How to complete this task –
Determine how many lines in the material below contain the word "linecap", and give that number without comment.

Information supplied –
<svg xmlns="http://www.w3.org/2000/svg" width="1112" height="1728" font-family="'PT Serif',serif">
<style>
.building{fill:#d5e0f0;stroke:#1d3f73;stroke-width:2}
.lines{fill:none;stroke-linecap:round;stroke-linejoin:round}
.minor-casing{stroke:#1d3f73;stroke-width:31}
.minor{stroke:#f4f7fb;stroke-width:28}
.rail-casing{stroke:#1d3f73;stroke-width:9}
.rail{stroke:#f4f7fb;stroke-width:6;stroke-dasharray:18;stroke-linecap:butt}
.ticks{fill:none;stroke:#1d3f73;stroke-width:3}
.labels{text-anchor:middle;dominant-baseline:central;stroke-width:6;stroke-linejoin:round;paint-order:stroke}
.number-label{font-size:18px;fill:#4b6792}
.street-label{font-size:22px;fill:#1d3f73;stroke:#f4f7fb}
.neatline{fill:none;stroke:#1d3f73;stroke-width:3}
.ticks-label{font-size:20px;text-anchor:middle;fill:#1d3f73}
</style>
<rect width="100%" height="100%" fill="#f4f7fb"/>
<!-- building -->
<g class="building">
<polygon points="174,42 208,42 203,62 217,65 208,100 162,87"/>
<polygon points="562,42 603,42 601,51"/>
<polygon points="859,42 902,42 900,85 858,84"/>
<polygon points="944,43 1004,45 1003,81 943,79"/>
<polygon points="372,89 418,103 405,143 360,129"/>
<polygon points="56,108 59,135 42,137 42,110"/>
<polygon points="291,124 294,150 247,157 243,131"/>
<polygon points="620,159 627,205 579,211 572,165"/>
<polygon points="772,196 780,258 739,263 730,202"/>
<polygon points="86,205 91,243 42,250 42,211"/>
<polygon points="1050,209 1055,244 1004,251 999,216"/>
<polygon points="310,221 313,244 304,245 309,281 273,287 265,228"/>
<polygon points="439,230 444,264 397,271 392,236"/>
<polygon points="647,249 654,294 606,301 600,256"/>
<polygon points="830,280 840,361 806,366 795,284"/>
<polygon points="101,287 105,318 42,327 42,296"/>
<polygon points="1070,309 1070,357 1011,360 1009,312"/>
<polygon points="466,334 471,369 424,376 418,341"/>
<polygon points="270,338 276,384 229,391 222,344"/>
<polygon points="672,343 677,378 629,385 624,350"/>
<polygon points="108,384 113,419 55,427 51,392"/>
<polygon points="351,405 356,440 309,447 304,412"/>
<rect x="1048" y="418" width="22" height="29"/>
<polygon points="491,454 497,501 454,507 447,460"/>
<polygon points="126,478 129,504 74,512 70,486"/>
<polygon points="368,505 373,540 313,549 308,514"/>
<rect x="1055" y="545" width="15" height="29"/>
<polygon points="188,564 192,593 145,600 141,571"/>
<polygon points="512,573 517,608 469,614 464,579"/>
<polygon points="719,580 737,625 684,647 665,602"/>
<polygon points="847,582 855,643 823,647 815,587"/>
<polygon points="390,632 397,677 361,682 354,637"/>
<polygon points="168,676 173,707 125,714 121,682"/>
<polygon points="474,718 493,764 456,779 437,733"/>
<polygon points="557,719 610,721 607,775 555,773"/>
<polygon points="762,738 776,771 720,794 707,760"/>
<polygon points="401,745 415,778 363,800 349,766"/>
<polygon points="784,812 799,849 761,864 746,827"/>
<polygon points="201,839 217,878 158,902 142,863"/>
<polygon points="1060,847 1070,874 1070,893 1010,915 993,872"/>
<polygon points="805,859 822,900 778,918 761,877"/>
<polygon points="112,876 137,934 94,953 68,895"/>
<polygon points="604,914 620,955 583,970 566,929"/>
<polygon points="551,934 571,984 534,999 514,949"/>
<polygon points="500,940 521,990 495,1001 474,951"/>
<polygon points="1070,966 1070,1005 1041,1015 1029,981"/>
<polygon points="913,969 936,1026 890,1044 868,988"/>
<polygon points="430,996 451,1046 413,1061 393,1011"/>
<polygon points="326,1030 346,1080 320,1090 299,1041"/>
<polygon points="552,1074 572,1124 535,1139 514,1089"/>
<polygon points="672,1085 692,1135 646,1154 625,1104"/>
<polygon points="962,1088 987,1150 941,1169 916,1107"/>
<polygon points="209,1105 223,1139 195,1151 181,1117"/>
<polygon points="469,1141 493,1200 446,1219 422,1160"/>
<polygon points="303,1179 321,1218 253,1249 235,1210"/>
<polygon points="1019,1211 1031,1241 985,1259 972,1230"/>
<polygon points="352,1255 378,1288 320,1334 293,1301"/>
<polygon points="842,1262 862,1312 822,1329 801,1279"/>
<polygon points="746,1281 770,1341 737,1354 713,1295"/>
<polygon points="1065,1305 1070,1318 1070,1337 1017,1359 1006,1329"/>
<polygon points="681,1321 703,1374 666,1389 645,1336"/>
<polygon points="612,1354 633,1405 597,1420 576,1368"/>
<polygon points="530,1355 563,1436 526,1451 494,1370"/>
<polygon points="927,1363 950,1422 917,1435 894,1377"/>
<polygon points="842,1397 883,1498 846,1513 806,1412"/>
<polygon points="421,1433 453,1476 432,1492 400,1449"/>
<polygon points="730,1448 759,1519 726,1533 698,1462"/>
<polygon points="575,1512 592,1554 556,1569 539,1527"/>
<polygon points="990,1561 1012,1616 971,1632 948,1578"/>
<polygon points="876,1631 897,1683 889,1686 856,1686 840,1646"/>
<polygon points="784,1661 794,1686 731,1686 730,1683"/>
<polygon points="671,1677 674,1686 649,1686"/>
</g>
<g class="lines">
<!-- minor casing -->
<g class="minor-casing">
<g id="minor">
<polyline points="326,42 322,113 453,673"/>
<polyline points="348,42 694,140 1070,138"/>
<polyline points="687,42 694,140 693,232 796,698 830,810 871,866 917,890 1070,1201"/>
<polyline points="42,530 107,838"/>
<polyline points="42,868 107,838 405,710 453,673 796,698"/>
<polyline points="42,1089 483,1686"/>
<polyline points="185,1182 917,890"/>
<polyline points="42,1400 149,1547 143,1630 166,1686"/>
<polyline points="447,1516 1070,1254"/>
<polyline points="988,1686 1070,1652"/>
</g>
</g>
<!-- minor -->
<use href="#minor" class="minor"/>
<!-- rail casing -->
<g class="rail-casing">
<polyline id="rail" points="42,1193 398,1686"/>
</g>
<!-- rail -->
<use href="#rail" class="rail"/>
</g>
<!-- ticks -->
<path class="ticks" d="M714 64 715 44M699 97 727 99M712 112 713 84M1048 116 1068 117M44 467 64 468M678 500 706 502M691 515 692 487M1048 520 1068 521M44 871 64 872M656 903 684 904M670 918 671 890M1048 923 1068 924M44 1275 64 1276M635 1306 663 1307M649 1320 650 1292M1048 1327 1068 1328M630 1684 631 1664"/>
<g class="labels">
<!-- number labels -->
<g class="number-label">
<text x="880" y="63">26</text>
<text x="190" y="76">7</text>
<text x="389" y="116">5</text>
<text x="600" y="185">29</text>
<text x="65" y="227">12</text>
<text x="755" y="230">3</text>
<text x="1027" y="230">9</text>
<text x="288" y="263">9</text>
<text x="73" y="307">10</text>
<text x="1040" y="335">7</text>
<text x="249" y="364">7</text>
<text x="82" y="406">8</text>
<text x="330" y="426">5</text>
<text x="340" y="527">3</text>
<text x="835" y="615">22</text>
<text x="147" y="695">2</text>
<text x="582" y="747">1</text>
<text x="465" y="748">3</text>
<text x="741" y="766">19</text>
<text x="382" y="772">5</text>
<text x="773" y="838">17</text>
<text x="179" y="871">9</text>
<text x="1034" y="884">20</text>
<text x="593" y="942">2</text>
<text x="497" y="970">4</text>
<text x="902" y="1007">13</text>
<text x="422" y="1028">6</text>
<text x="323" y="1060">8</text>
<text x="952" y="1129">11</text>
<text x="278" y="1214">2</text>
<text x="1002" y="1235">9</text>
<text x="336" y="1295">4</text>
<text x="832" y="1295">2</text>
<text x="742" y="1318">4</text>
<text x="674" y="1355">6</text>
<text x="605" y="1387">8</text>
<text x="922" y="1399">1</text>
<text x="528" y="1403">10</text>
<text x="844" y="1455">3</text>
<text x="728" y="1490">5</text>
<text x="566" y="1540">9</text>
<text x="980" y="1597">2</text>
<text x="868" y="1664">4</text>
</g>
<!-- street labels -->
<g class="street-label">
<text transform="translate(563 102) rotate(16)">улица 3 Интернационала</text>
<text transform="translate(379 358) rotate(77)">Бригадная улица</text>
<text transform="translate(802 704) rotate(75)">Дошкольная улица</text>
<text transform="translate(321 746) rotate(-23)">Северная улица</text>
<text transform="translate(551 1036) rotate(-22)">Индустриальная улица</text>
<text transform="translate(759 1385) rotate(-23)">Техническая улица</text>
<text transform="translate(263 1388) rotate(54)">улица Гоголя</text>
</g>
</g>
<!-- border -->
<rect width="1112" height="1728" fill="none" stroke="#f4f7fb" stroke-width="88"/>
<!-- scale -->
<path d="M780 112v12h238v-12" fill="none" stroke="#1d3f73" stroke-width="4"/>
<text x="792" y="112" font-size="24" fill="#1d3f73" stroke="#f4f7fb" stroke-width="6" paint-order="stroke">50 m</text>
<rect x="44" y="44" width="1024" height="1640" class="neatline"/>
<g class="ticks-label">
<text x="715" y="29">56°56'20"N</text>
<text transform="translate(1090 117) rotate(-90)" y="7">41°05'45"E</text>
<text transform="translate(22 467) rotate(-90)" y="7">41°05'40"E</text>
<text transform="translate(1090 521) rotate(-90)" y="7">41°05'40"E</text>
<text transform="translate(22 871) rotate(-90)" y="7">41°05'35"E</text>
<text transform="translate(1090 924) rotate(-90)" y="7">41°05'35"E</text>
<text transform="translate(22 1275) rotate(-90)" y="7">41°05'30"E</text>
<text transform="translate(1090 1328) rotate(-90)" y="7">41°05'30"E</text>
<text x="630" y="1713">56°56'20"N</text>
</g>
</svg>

The answer –
2